TASK INSTRUCTIONS. Please give every record below again exactly, and keep the pictures out.

RECORDS FOR THE EXERCISE.
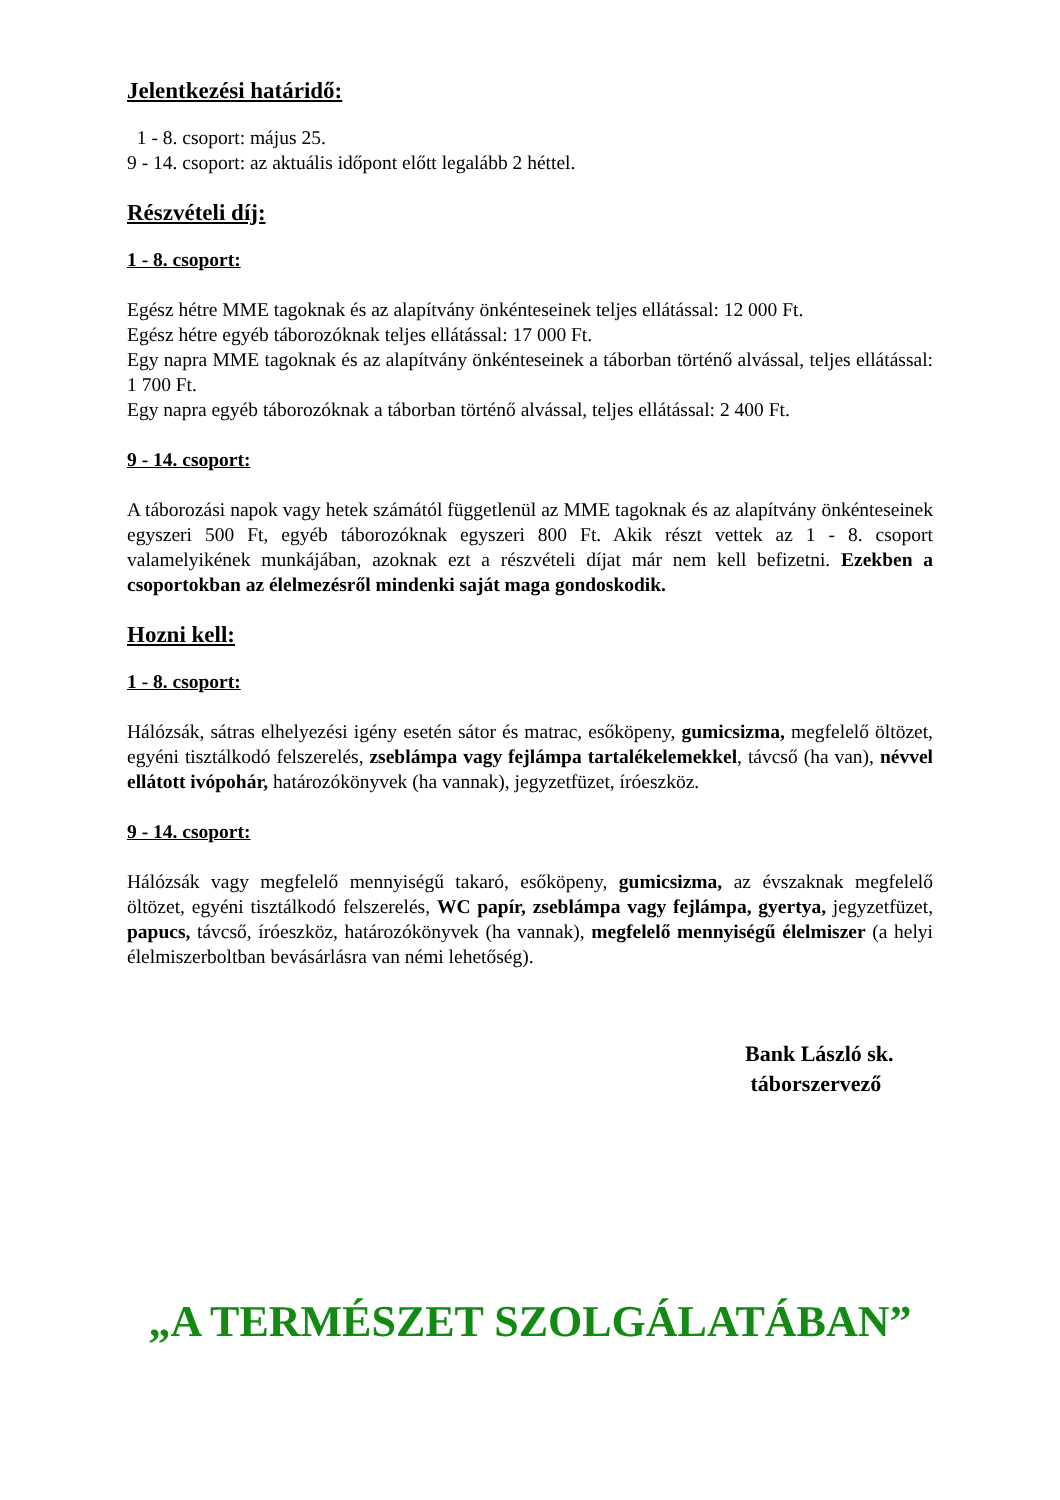Jelentkezési határidő:
1 - 8. csoport: május 25.
9 - 14. csoport: az aktuális időpont előtt legalább 2 héttel.
Részvételi díj:
1 - 8. csoport:
Egész hétre MME tagoknak és az alapítvány önkénteseinek teljes ellátással: 12 000 Ft.
Egész hétre egyéb táborozóknak teljes ellátással: 17 000 Ft.
Egy napra MME tagoknak és az alapítvány önkénteseinek a táborban történő alvással, teljes ellátással: 1 700 Ft.
Egy napra egyéb táborozóknak a táborban történő alvással, teljes ellátással: 2 400 Ft.
9 - 14. csoport:
A táborozási napok vagy hetek számától függetlenül az MME tagoknak és az alapítvány önkénteseinek egyszeri 500 Ft, egyéb táborozóknak egyszeri 800 Ft. Akik részt vettek az 1 - 8. csoport valamelyikének munkájában, azoknak ezt a részvételi díjat már nem kell befizetni. Ezekben a csoportokban az élelmezésről mindenki saját maga gondoskodik.
Hozni kell:
1 - 8. csoport:
Hálózsák, sátras elhelyezési igény esetén sátor és matrac, esőköpeny, gumicsizma, megfelelő öltözet, egyéni tisztálkodó felszerelés, zseblámpa vagy fejlámpa tartalékelemekkel, távcső (ha van), névvel ellátott ivópohár, határozókönyvek (ha vannak), jegyzetfüzet, íróeszköz.
9 - 14. csoport:
Hálózsák vagy megfelelő mennyiségű takaró, esőköpeny, gumicsizma, az évszaknak megfelelő öltözet, egyéni tisztálkodó felszerelés, WC papír, zseblámpa vagy fejlámpa, gyertya, jegyzetfüzet, papucs, távcső, íróeszköz, határozókönyvek (ha vannak), megfelelő mennyiségű élelmiszer (a helyi élelmiszerboltban bevásárlásra van némi lehetőség).
Bank László sk.
táborszervező
„A TERMÉSZET SZOLGÁLATÁBAN”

THE COMPLETED TASK.
Jelentkezési határidő:
1 - 8. csoport: május 25.
9 - 14. csoport: az aktuális időpont előtt legalább 2 héttel.
Részvételi díj:
1 - 8. csoport:
Egész hétre MME tagoknak és az alapítvány önkénteseinek teljes ellátással: 12 000 Ft.
Egész hétre egyéb táborozóknak teljes ellátással: 17 000 Ft.
Egy napra MME tagoknak és az alapítvány önkénteseinek a táborban történő alvással, teljes ellátással: 1 700 Ft.
Egy napra egyéb táborozóknak a táborban történő alvással, teljes ellátással: 2 400 Ft.
9 - 14. csoport:
A táborozási napok vagy hetek számától függetlenül az MME tagoknak és az alapítvány önkénteseinek egyszeri 500 Ft, egyéb táborozóknak egyszeri 800 Ft. Akik részt vettek az 1 - 8. csoport valamelyikének munkájában, azoknak ezt a részvételi díjat már nem kell befizetni. Ezekben a csoportokban az élelmezésről mindenki saját maga gondoskodik.
Hozni kell:
1 - 8. csoport:
Hálózsák, sátras elhelyezési igény esetén sátor és matrac, esőköpeny, gumicsizma, megfelelő öltözet, egyéni tisztálkodó felszerelés, zseblámpa vagy fejlámpa tartalékelemekkel, távcső (ha van), névvel ellátott ivópohár, határozókönyvek (ha vannak), jegyzetfüzet, íróeszköz.
9 - 14. csoport:
Hálózsák vagy megfelelő mennyiségű takaró, esőköpeny, gumicsizma, az évszaknak megfelelő öltözet, egyéni tisztálkodó felszerelés, WC papír, zseblámpa vagy fejlámpa, gyertya, jegyzetfüzet, papucs, távcső, íróeszköz, határozókönyvek (ha vannak), megfelelő mennyiségű élelmiszer (a helyi élelmiszerboltban bevásárlásra van némi lehetőség).
Bank László sk.
táborszervező
„A TERMÉSZET SZOLGÁLATÁBAN”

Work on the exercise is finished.